Union reagiert auf Klage von Dahmen
Der Erste Parlamentarische Geschäftsführer der Unionsfraktion, Steffen Bilger (CDU), reagierte auf die Klage des Grünen-Politikers Janosch Dahmen am Bundesverfassungsgericht gegen den geplanten Bundestagsbeschluss der GKV-Reform am Freitag. „Wir nehmen das Vorgehen der Grünen zur Kenntnis“, sagte Bilger der „Welt“ (Donnerstagausgabe).
Bilger erklärte weiter, der Fokus liege unverändert darauf, die „dringend notwendigen Reformen“ im Gesundheitswesen voranzubringen und mit dem GKV-Beitragsstabilisierungsgesetz dafür zu sorgen, dass die Beitragsbelastung für Versicherte und Unternehmen nicht weiter steige.
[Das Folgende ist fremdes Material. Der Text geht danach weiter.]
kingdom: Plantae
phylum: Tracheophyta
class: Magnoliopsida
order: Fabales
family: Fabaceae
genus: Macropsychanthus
Bilger verweist auf parlamentarisches Verfahren
Entgegen den Beteuerungen der Oppositionsfraktionen sei ausreichend Zeit zur Befassung mit dem Gesetz gewesen, beteuerte Bilger laut „Welt“. Die Inhalte der für Freitag zur finalen Lesung vorgesehenen Reform entsprächen in weiten Teilen den Empfehlungen der Finanzkommission Gesundheit und seien seit März bekannt. Das GKV-Gesetz habe danach ein intensives parlamentarisches Verfahren durchlaufen, sagte Bilger der „Welt“.